[Stored items]
————————
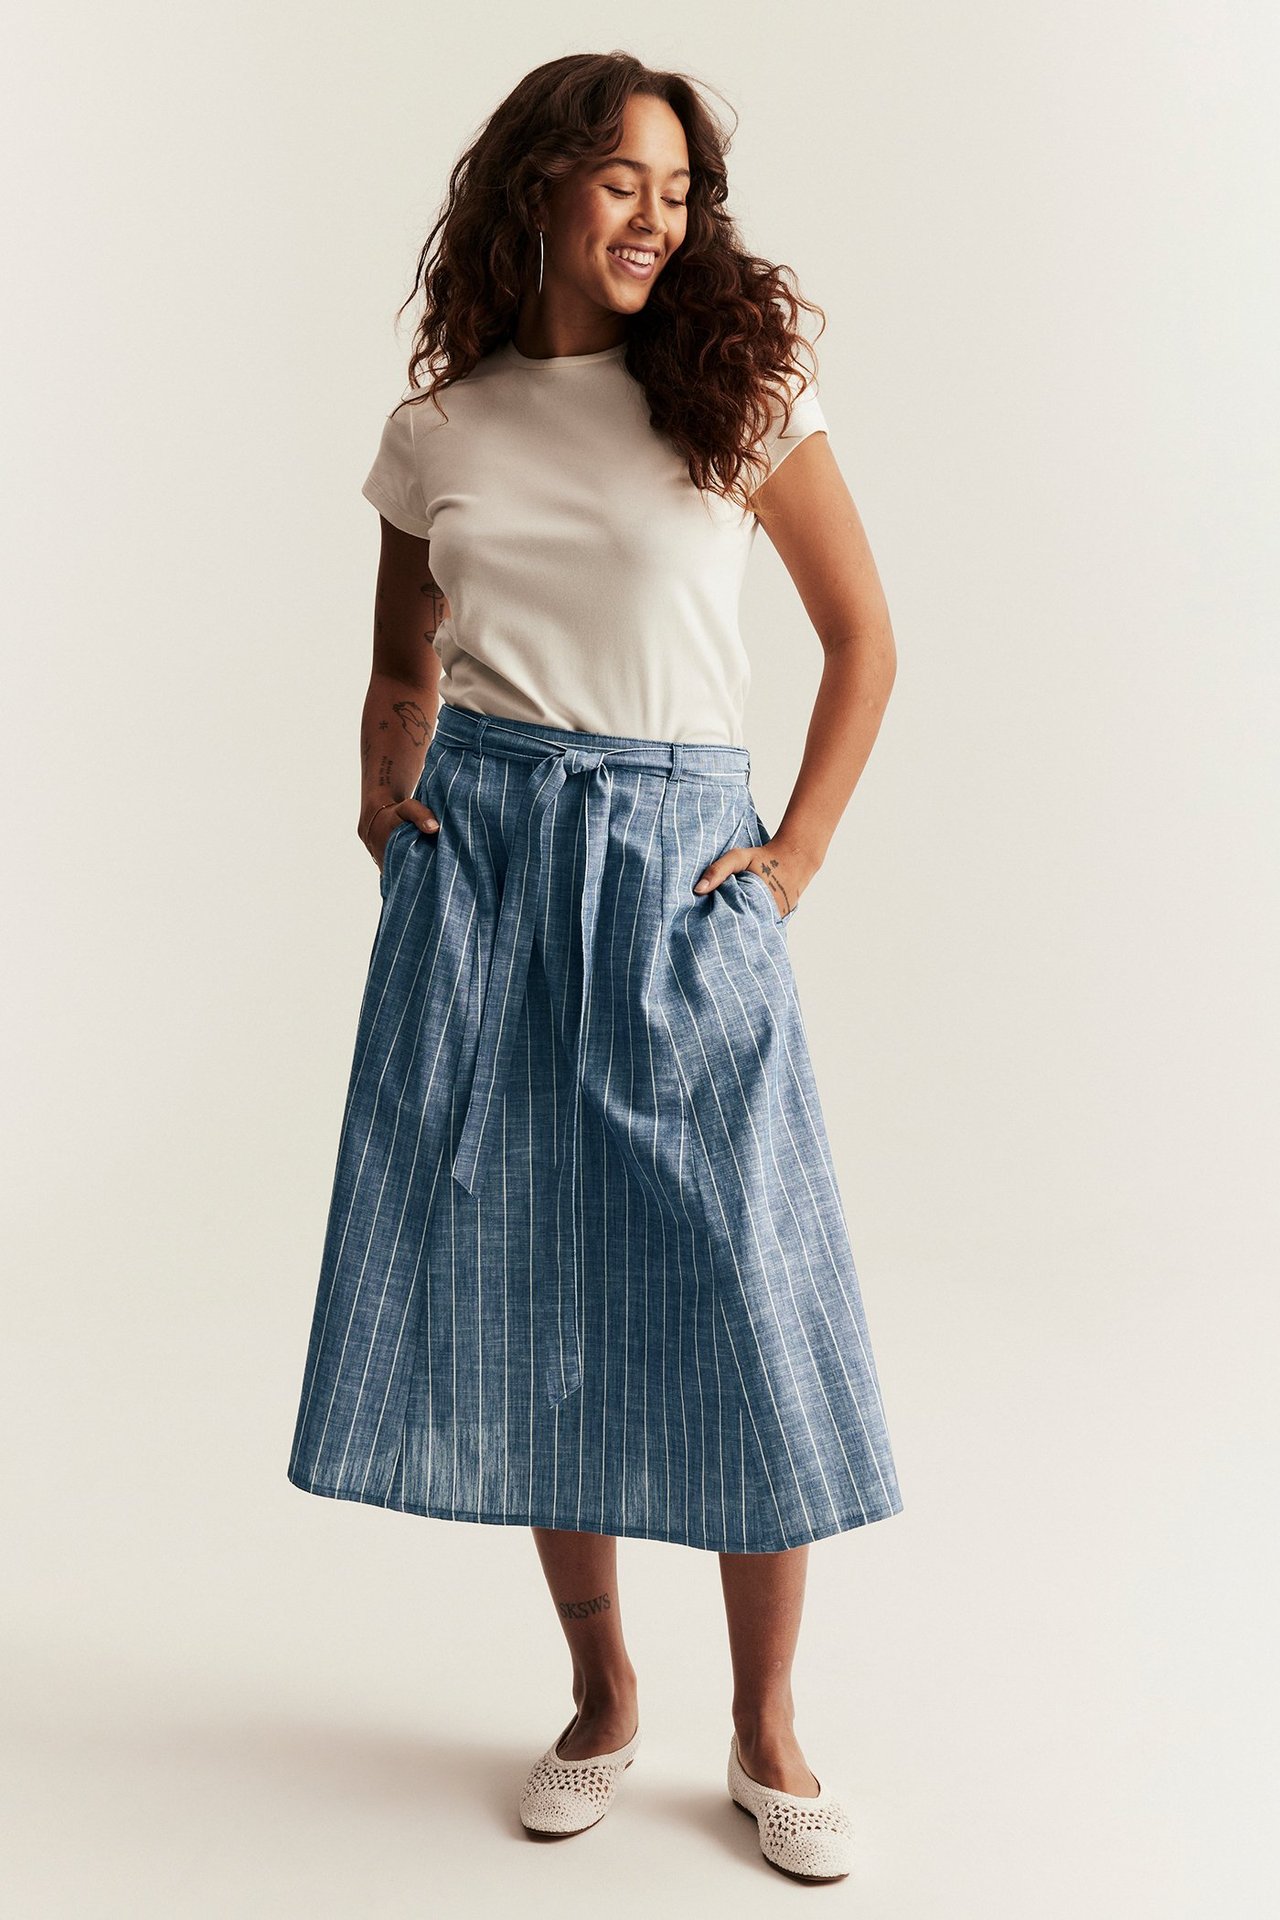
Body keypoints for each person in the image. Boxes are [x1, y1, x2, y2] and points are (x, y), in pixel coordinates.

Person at [287, 52, 904, 1883]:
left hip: (671, 866)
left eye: (682, 190)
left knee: (737, 1281)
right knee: (540, 1280)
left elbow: (865, 638)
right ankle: (602, 1693)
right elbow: (405, 664)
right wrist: (390, 812)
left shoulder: (739, 397)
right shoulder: (443, 429)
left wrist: (790, 855)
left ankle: (766, 1723)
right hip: (485, 872)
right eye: (626, 181)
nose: (659, 218)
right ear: (540, 186)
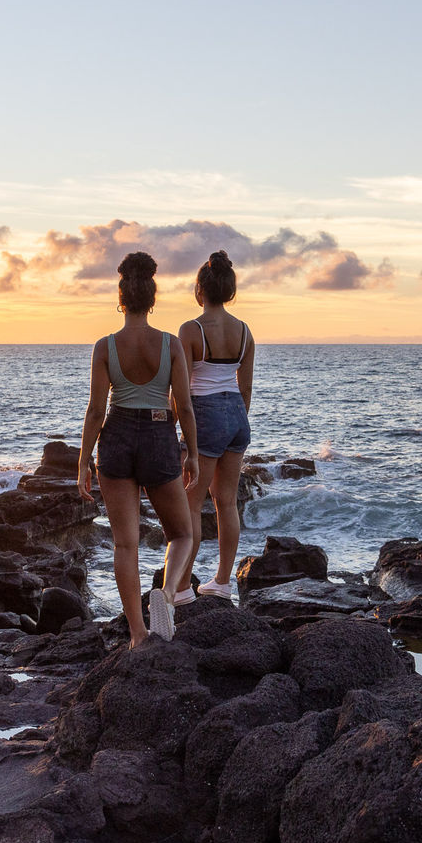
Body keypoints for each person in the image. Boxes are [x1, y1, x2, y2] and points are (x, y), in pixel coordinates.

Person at [77, 252, 200, 648]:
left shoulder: (105, 346)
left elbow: (97, 410)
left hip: (116, 436)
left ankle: (136, 634)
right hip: (160, 435)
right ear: (152, 299)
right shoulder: (170, 344)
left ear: (121, 298)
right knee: (181, 534)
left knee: (125, 544)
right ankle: (165, 595)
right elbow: (183, 404)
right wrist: (192, 453)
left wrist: (82, 463)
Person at [174, 250, 255, 602]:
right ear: (230, 291)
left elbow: (179, 390)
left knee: (190, 503)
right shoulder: (244, 331)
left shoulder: (191, 330)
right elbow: (246, 388)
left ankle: (181, 586)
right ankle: (222, 581)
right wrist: (234, 422)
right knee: (226, 502)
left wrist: (173, 427)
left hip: (204, 415)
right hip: (236, 414)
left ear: (199, 290)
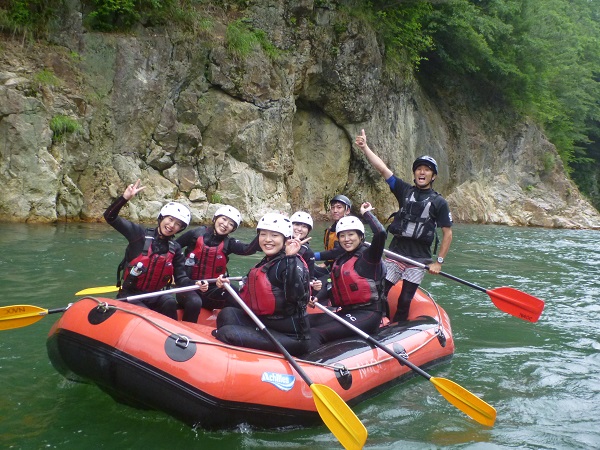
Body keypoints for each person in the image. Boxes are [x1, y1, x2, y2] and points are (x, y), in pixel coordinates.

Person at [355, 129, 453, 322]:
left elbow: (447, 234)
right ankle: (378, 321)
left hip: (418, 259)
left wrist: (438, 263)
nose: (422, 172)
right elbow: (383, 169)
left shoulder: (439, 202)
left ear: (433, 176)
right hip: (395, 254)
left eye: (427, 169)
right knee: (380, 291)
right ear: (415, 173)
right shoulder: (404, 190)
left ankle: (398, 326)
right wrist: (365, 147)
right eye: (419, 169)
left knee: (405, 299)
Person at [104, 179, 206, 322]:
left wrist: (195, 284)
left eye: (178, 224)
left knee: (169, 301)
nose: (172, 226)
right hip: (131, 295)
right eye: (170, 220)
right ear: (162, 218)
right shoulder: (138, 235)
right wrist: (124, 198)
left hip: (155, 295)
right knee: (146, 316)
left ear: (181, 229)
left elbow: (181, 278)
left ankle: (174, 337)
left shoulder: (175, 248)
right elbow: (110, 217)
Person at [213, 213, 311, 356]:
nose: (267, 240)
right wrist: (227, 283)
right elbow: (251, 286)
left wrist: (290, 258)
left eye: (274, 236)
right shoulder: (268, 260)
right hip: (265, 323)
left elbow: (296, 297)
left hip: (291, 337)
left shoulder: (292, 262)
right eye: (263, 234)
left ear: (285, 239)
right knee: (227, 313)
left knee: (226, 333)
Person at [308, 202, 387, 349]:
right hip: (346, 311)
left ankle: (311, 367)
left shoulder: (369, 257)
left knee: (315, 333)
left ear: (360, 236)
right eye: (342, 236)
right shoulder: (342, 258)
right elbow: (331, 281)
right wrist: (318, 296)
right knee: (304, 322)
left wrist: (366, 214)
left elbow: (381, 233)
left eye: (351, 234)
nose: (346, 239)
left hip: (368, 314)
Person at [176, 205, 260, 310]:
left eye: (230, 224)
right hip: (189, 286)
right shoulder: (195, 234)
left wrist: (265, 232)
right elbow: (173, 247)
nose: (225, 225)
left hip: (212, 290)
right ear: (215, 218)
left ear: (233, 229)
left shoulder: (229, 243)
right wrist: (176, 273)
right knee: (194, 302)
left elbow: (248, 249)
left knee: (238, 296)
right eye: (224, 219)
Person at [313, 194, 352, 278]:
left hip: (346, 272)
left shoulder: (352, 230)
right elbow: (331, 249)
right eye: (333, 207)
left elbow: (338, 251)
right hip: (333, 269)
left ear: (347, 210)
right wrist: (326, 263)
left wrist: (313, 256)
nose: (335, 210)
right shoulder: (331, 229)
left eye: (339, 207)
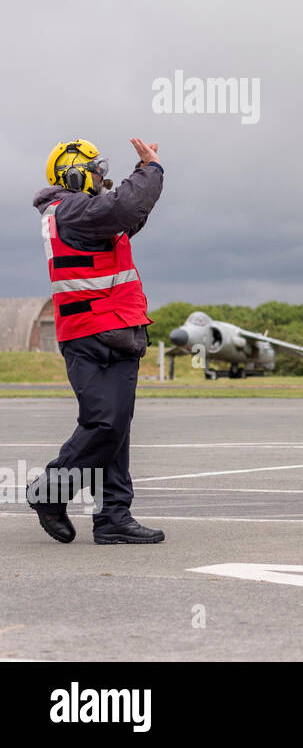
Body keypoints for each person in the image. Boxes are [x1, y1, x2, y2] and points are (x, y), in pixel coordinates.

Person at [27, 138, 166, 544]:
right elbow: (124, 206)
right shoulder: (69, 209)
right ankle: (49, 493)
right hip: (92, 333)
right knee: (104, 423)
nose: (100, 177)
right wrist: (151, 170)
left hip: (116, 331)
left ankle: (113, 518)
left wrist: (143, 177)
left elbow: (130, 212)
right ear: (72, 173)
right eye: (93, 170)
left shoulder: (87, 213)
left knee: (115, 427)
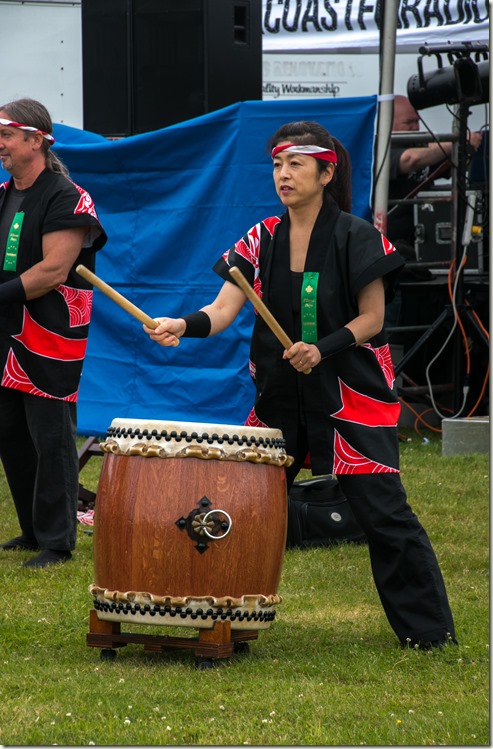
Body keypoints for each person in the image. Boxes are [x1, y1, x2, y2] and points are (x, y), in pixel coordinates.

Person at [143, 120, 457, 651]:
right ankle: (228, 625)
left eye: (295, 164)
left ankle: (429, 634)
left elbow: (373, 318)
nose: (283, 175)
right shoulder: (261, 238)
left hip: (350, 396)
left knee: (384, 513)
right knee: (242, 516)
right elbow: (222, 310)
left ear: (325, 172)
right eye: (276, 165)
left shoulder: (358, 236)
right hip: (279, 399)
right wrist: (182, 325)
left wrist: (321, 348)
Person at [0, 98, 107, 568]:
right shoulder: (4, 194)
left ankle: (58, 540)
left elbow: (53, 271)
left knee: (51, 437)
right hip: (6, 330)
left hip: (50, 333)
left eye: (6, 134)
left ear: (35, 140)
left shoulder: (68, 196)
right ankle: (32, 530)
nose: (0, 144)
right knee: (10, 433)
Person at [385, 94, 482, 331]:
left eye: (417, 122)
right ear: (387, 123)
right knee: (391, 323)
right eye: (408, 123)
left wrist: (470, 148)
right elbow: (410, 161)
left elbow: (454, 166)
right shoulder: (381, 148)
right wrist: (456, 141)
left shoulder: (425, 147)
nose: (415, 128)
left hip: (426, 253)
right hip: (392, 252)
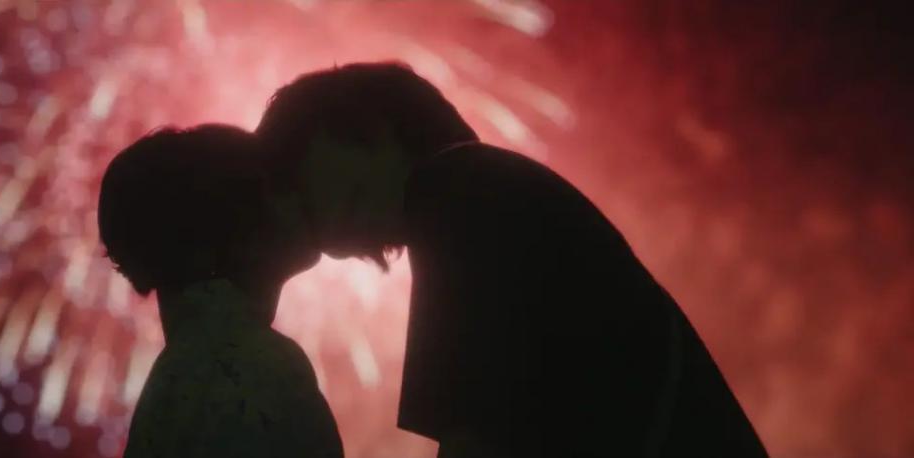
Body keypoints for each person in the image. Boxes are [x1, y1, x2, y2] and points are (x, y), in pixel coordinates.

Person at [255, 62, 768, 457]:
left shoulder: (457, 192)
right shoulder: (489, 190)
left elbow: (472, 440)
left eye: (296, 170)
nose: (299, 213)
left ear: (365, 129)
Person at [97, 124, 343, 458]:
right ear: (230, 223)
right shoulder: (255, 366)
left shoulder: (183, 373)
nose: (302, 199)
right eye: (278, 189)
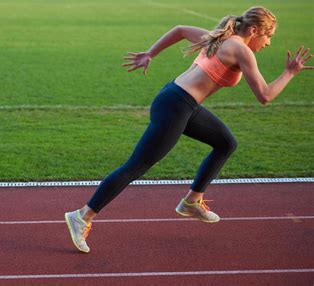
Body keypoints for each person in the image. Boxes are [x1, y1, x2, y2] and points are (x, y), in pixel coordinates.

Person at [64, 6, 312, 253]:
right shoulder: (241, 50)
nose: (268, 43)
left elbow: (180, 30)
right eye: (268, 36)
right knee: (136, 166)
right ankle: (83, 215)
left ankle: (191, 202)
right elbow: (265, 96)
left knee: (226, 143)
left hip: (179, 100)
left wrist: (151, 53)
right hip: (177, 106)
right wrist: (290, 72)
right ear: (255, 30)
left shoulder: (221, 37)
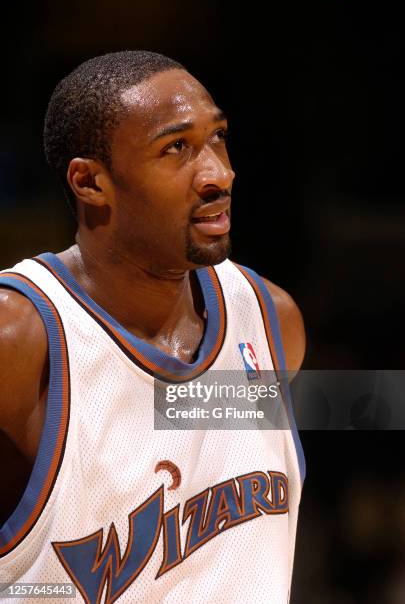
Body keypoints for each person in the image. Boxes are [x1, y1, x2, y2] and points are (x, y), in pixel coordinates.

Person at [0, 51, 306, 603]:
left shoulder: (271, 321)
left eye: (218, 137)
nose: (219, 173)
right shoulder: (20, 339)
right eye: (177, 149)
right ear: (91, 182)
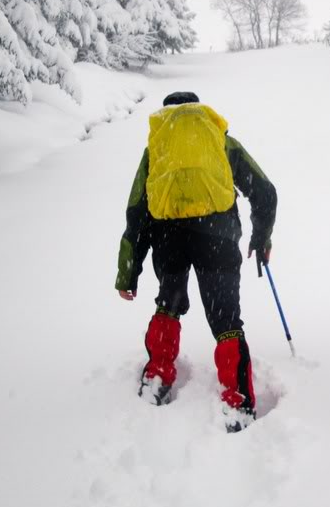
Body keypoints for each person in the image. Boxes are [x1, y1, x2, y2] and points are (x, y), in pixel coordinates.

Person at [115, 91, 277, 433]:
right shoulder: (219, 140)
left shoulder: (156, 148)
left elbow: (137, 213)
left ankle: (157, 377)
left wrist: (128, 271)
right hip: (217, 236)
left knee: (169, 303)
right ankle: (237, 401)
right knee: (226, 318)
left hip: (168, 236)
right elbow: (264, 191)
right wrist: (261, 238)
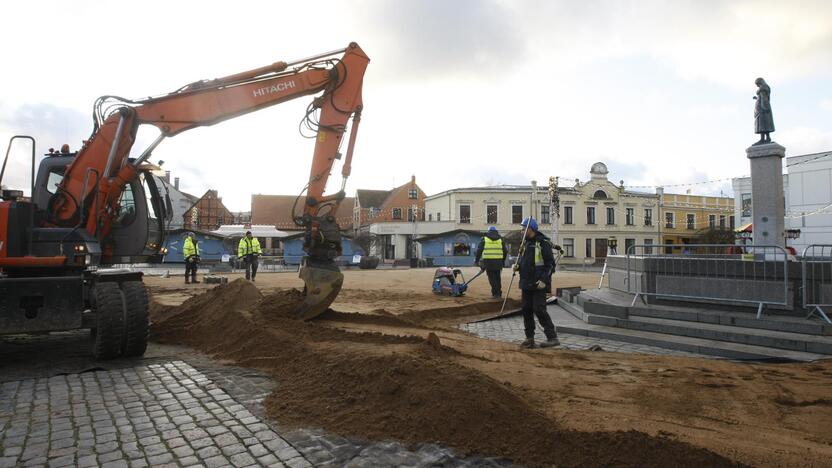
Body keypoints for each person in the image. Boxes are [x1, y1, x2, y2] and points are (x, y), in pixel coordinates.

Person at [515, 217, 559, 348]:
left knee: (539, 310)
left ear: (531, 229)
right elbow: (525, 261)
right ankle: (529, 338)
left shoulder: (542, 243)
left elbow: (550, 264)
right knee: (526, 310)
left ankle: (552, 337)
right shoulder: (525, 243)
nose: (522, 231)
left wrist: (544, 280)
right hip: (526, 282)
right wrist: (518, 266)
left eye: (524, 229)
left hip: (539, 283)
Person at [475, 226, 508, 298]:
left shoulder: (484, 239)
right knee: (497, 278)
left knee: (492, 278)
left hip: (489, 262)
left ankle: (495, 294)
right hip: (499, 262)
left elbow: (479, 250)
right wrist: (503, 261)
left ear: (488, 231)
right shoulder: (500, 239)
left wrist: (476, 261)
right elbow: (505, 251)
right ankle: (499, 293)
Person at [754, 77, 775, 144]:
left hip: (762, 109)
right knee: (766, 123)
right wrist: (756, 98)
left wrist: (764, 107)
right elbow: (762, 98)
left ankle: (762, 139)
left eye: (757, 84)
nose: (757, 86)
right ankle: (767, 138)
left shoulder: (762, 89)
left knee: (762, 124)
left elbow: (764, 99)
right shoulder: (764, 88)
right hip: (763, 108)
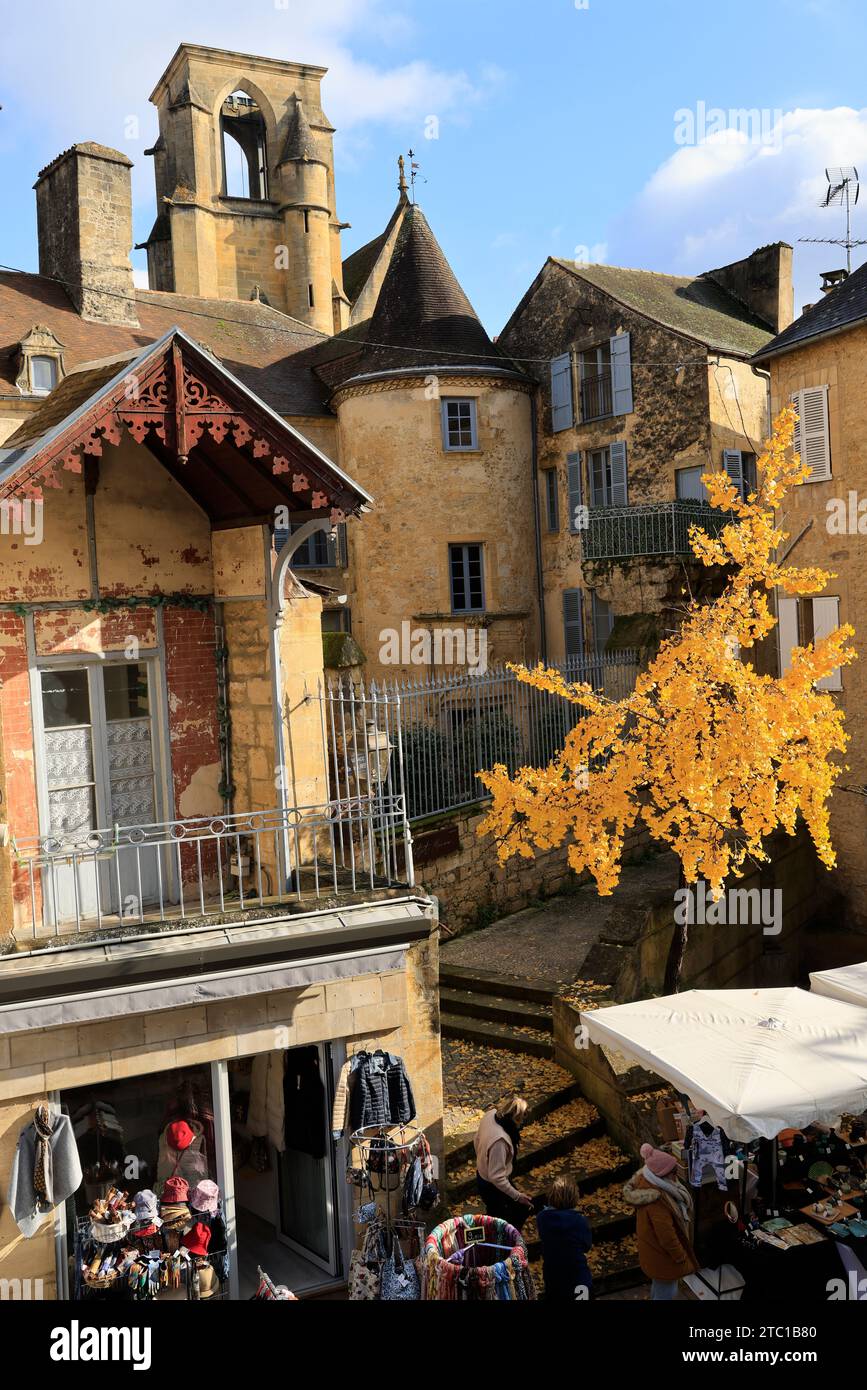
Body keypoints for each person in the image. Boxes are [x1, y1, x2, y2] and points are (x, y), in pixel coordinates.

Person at [623, 1142, 698, 1300]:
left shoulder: (646, 1183)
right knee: (667, 1293)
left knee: (660, 1286)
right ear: (663, 1174)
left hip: (653, 1252)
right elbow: (667, 1236)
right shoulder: (658, 1201)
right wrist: (681, 1256)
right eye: (673, 1172)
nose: (676, 1176)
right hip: (663, 1258)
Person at [473, 1094, 533, 1230]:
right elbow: (496, 1177)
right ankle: (507, 1242)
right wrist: (518, 1196)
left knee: (496, 1214)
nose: (522, 1124)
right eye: (522, 1120)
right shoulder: (500, 1141)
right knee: (504, 1218)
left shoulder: (490, 1115)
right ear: (516, 1119)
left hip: (483, 1175)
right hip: (491, 1185)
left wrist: (483, 1160)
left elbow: (476, 1139)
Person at [536, 1175, 593, 1302]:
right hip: (578, 1276)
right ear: (574, 1198)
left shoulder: (542, 1218)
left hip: (553, 1276)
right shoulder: (579, 1220)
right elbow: (586, 1245)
————————
Print exactly the lines from the first line of the records above through the line containing "right elbow: (383, 169)", leaving out the pictures.

▶ [EXERCISE SOLUTION]:
Body keypoints for each person in the image. Boxes are [x1, y1, x2, y2] and points are (x, y), in pixel coordinates.

Person at [287, 52, 904, 1883]:
left hip: (671, 866)
left eye: (682, 190)
left knee: (737, 1281)
right knee: (540, 1280)
left elbow: (865, 638)
right ankle: (602, 1693)
right elbow: (405, 664)
right wrist: (390, 812)
left shoulder: (739, 397)
right shoulder: (443, 429)
left wrist: (790, 855)
left ankle: (766, 1723)
right hip: (485, 872)
right eye: (626, 181)
nose: (659, 218)
right ear: (540, 186)
Body keypoints for each person in the image. Boxes are [x1, y1, x2, y2] and points are (x, y), in pixel coordinates.

Person at [77, 252, 200, 648]:
left shoulder: (105, 346)
left elbow: (97, 410)
left hip: (116, 436)
left ankle: (136, 634)
right hip: (160, 435)
right ear: (152, 299)
right shoulder: (170, 344)
left ear: (121, 298)
right knee: (181, 534)
left knee: (125, 544)
right ankle: (165, 595)
right elbow: (183, 404)
right wrist: (192, 453)
left wrist: (82, 463)
Person at [174, 250, 255, 602]:
right ear: (230, 291)
left elbow: (179, 390)
left knee: (190, 503)
right shoulder: (244, 331)
left shoulder: (191, 330)
right elbow: (246, 388)
left ankle: (181, 586)
right ankle: (222, 581)
right wrist: (234, 422)
right knee: (226, 502)
left wrist: (173, 427)
left hip: (204, 415)
right hip: (236, 414)
left ear: (199, 290)
Body keypoints for each person in the image. Boxes are [x1, y1, x2, y2] and points are (x, y), in pixel coordinates.

Person at [355, 129, 453, 322]:
left elbow: (447, 234)
right ankle: (378, 321)
left hip: (418, 259)
left wrist: (438, 263)
nose: (422, 172)
right elbow: (383, 169)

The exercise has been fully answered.